*** DATA Section Begins ***
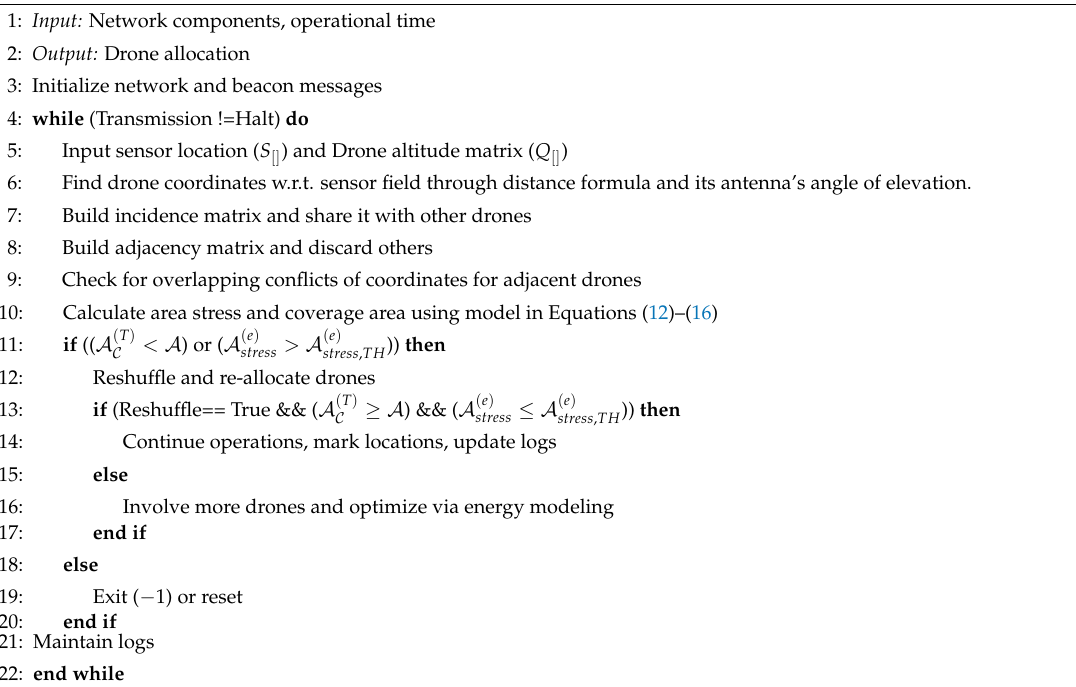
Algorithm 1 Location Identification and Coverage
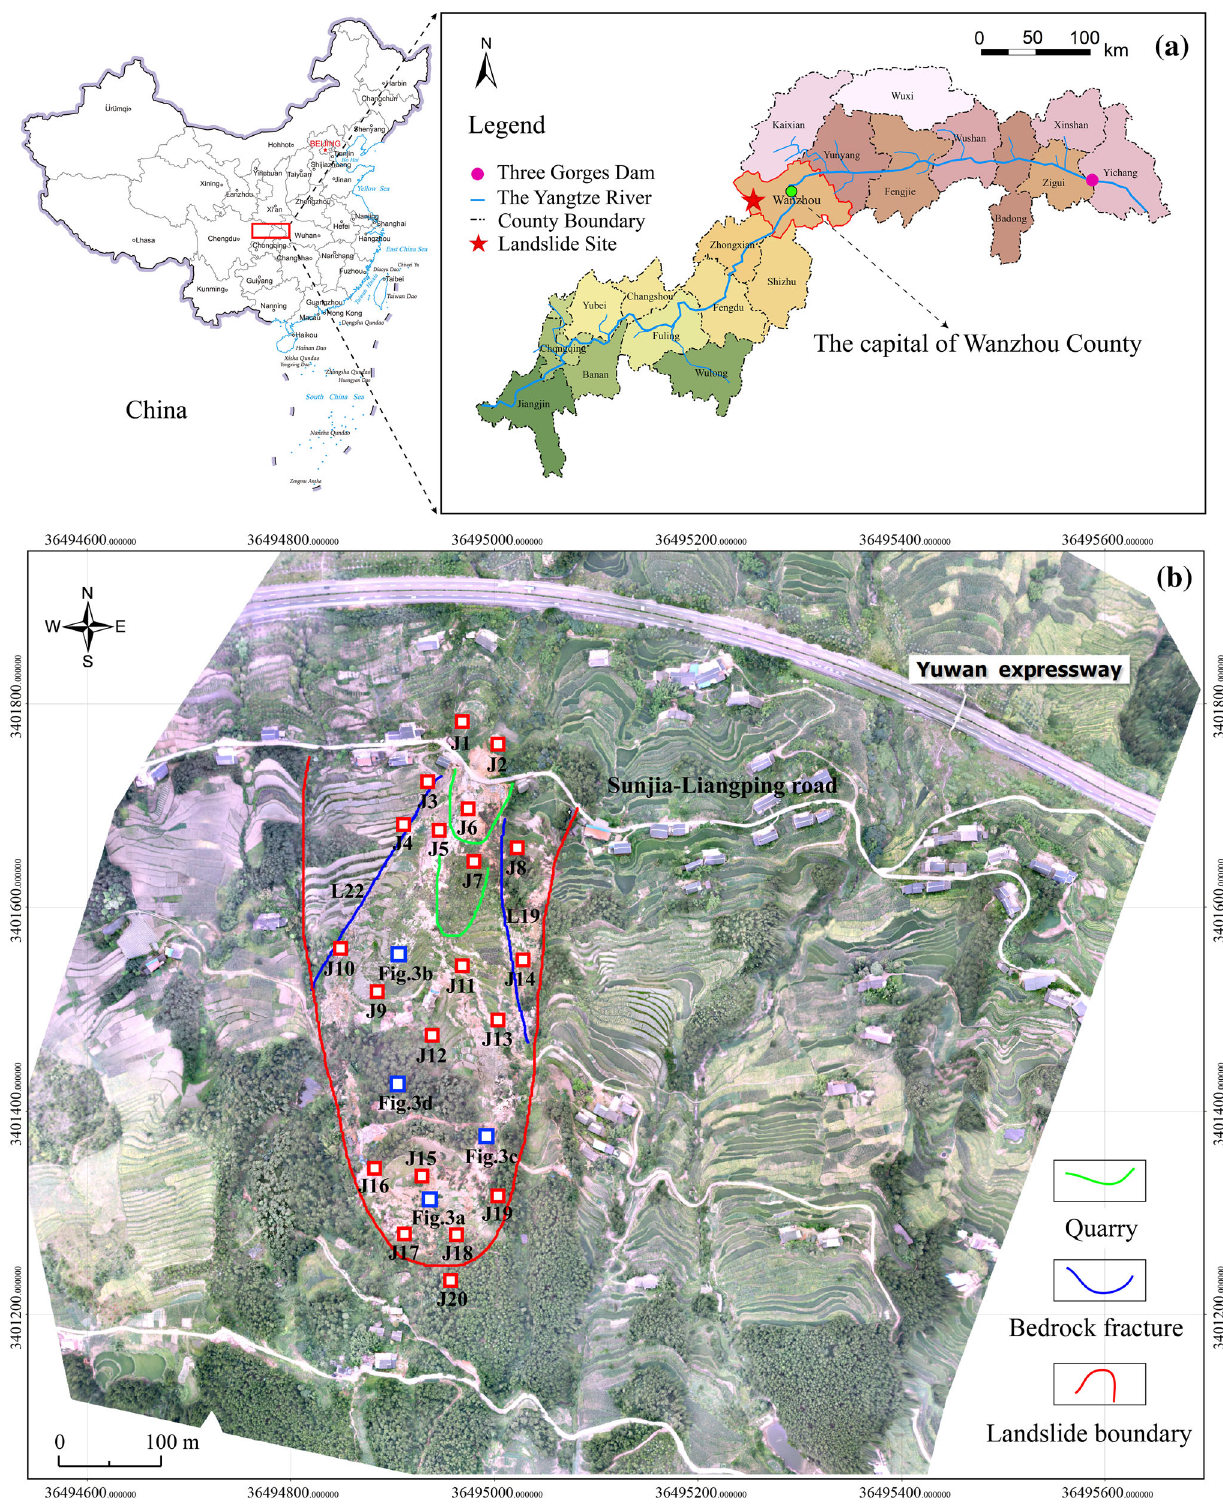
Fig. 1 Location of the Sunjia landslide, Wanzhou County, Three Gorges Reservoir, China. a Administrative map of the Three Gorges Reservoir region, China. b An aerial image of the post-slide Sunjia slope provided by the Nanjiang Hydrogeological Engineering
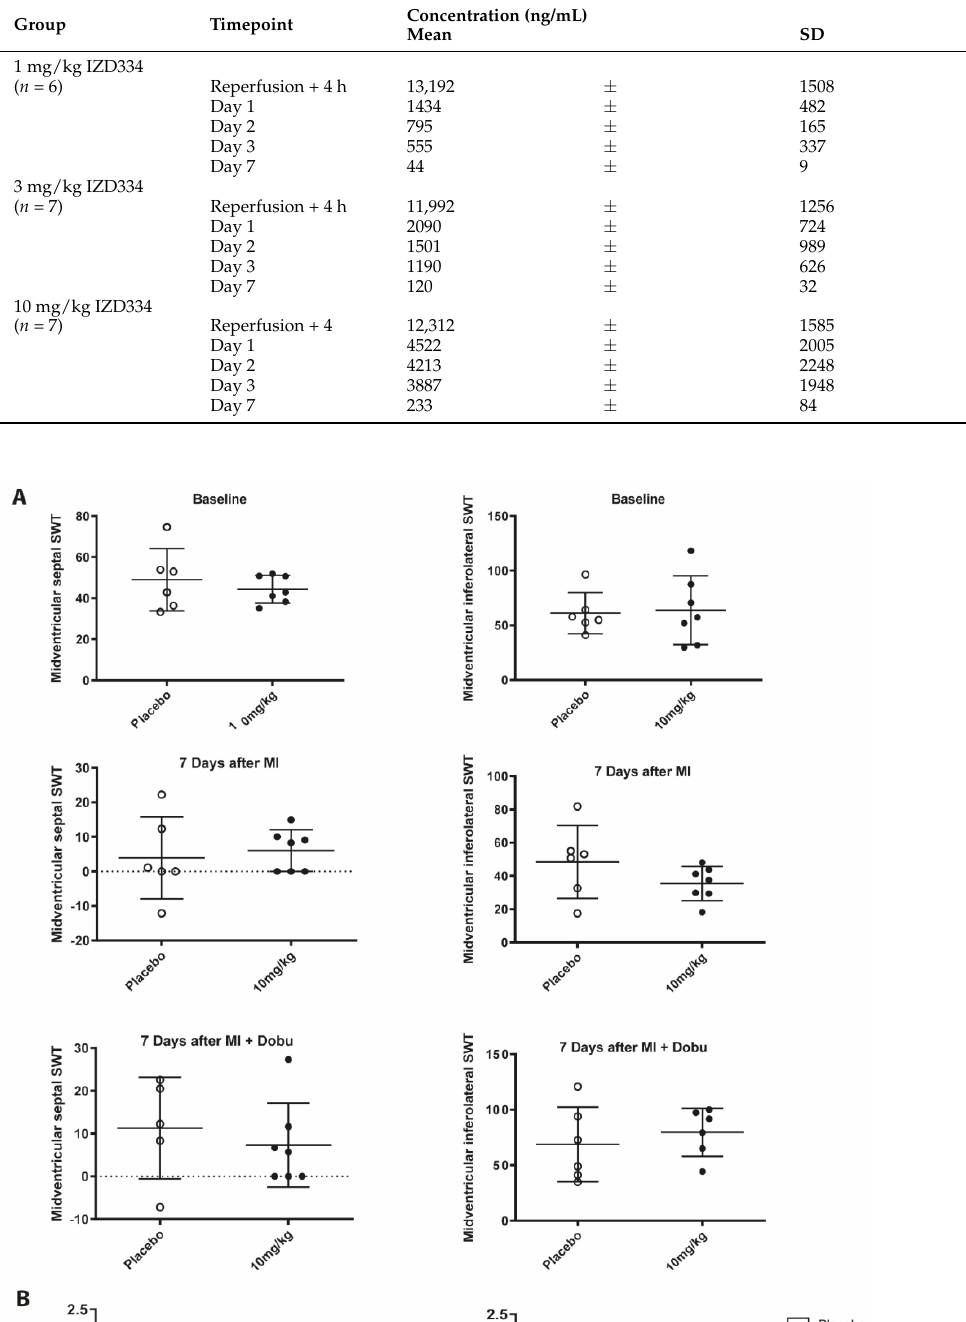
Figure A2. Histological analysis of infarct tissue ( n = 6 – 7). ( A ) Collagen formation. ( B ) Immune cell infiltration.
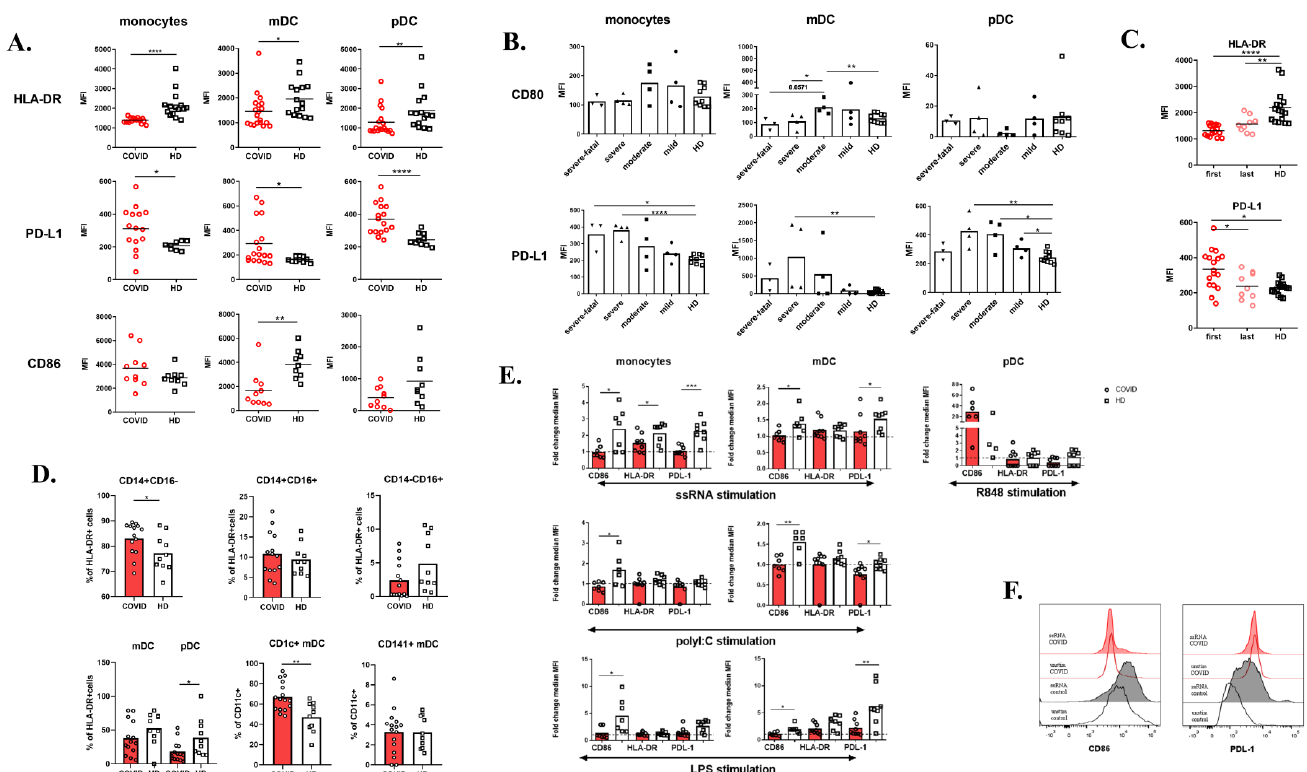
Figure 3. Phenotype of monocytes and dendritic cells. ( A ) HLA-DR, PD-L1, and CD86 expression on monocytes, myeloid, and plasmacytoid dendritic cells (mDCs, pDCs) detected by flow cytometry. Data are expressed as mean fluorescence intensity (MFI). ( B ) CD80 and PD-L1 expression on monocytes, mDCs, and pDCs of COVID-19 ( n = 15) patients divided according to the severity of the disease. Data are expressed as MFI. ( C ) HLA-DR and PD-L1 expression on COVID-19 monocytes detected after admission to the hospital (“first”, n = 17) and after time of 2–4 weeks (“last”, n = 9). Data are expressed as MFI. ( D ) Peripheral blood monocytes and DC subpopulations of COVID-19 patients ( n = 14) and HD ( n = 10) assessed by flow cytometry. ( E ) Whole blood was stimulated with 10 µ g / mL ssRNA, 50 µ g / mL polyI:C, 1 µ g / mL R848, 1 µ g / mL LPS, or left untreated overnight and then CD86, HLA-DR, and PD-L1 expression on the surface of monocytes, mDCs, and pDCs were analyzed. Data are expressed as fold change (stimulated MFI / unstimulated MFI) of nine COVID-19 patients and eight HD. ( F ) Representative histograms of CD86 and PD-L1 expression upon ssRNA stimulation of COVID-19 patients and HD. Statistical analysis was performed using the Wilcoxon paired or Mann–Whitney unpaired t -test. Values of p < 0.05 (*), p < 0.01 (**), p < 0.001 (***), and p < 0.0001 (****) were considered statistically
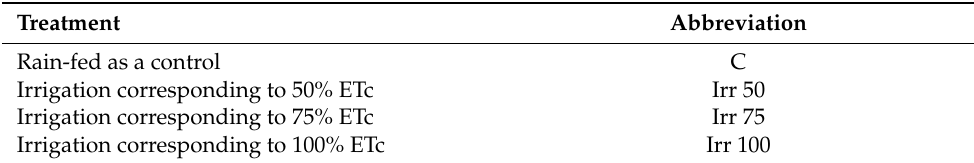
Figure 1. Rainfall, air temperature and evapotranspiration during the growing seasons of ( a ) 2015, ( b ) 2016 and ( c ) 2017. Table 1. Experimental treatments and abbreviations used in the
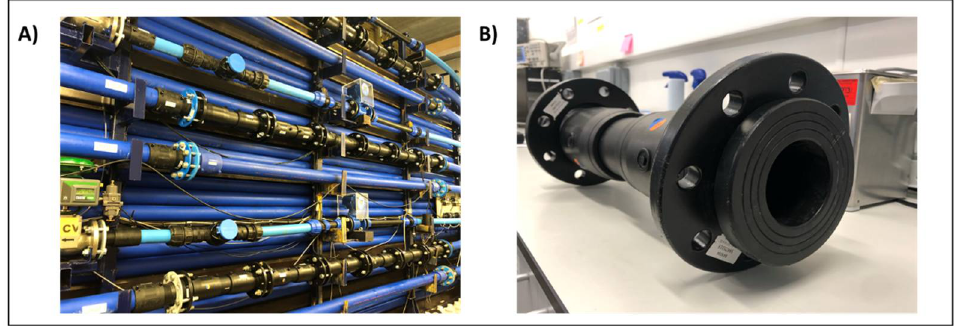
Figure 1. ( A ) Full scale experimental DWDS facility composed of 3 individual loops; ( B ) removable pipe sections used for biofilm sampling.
*** DATA Section Ends ***
## WORK ITEM
An exact copy of all the entries above is required, with every picture left out.

## SOLUTION FOR THIS TASK
Algorithm 1 Location Identification and Coverage
Fig. 1 Location of the Sunjia landslide, Wanzhou County, Three Gorges Reservoir, China. a Administrative map of the Three Gorges Reservoir region, China. b An aerial image of the post-slide Sunjia slope provided by the Nanjiang Hydrogeological Engineering
Figure A2. Histological analysis of infarct tissue ( n = 6 – 7). ( A ) Collagen formation. ( B ) Immune cell infiltration.
Figure 3. Phenotype of monocytes and dendritic cells. ( A ) HLA-DR, PD-L1, and CD86 expression on monocytes, myeloid, and plasmacytoid dendritic cells (mDCs, pDCs) detected by flow cytometry. Data are expressed as mean fluorescence intensity (MFI). ( B ) CD80 and PD-L1 expression on monocytes, mDCs, and pDCs of COVID-19 ( n = 15) patients divided according to the severity of the disease. Data are expressed as MFI. ( C ) HLA-DR and PD-L1 expression on COVID-19 monocytes detected after admission to the hospital (“first”, n = 17) and after time of 2–4 weeks (“last”, n = 9). Data are expressed as MFI. ( D ) Peripheral blood monocytes and DC subpopulations of COVID-19 patients ( n = 14) and HD ( n = 10) assessed by flow cytometry. ( E ) Whole blood was stimulated with 10 µ g / mL ssRNA, 50 µ g / mL polyI:C, 1 µ g / mL R848, 1 µ g / mL LPS, or left untreated overnight and then CD86, HLA-DR, and PD-L1 expression on the surface of monocytes, mDCs, and pDCs were analyzed. Data are expressed as fold change (stimulated MFI / unstimulated MFI) of nine COVID-19 patients and eight HD. ( F ) Representative histograms of CD86 and PD-L1 expression upon ssRNA stimulation of COVID-19 patients and HD. Statistical analysis was performed using the Wilcoxon paired or Mann–Whitney unpaired t -test. Values of p < 0.05 (*), p < 0.01 (**), p < 0.001 (***), and p < 0.0001 (****) were considered statistically
Figure 1. Rainfall, air temperature and evapotranspiration during the growing seasons of ( a ) 2015, ( b ) 2016 and ( c ) 2017. Table 1. Experimental treatments and abbreviations used in the
Figure 1. ( A ) Full scale experimental DWDS facility composed of 3 individual loops; ( B ) removable pipe sections used for biofilm sampling.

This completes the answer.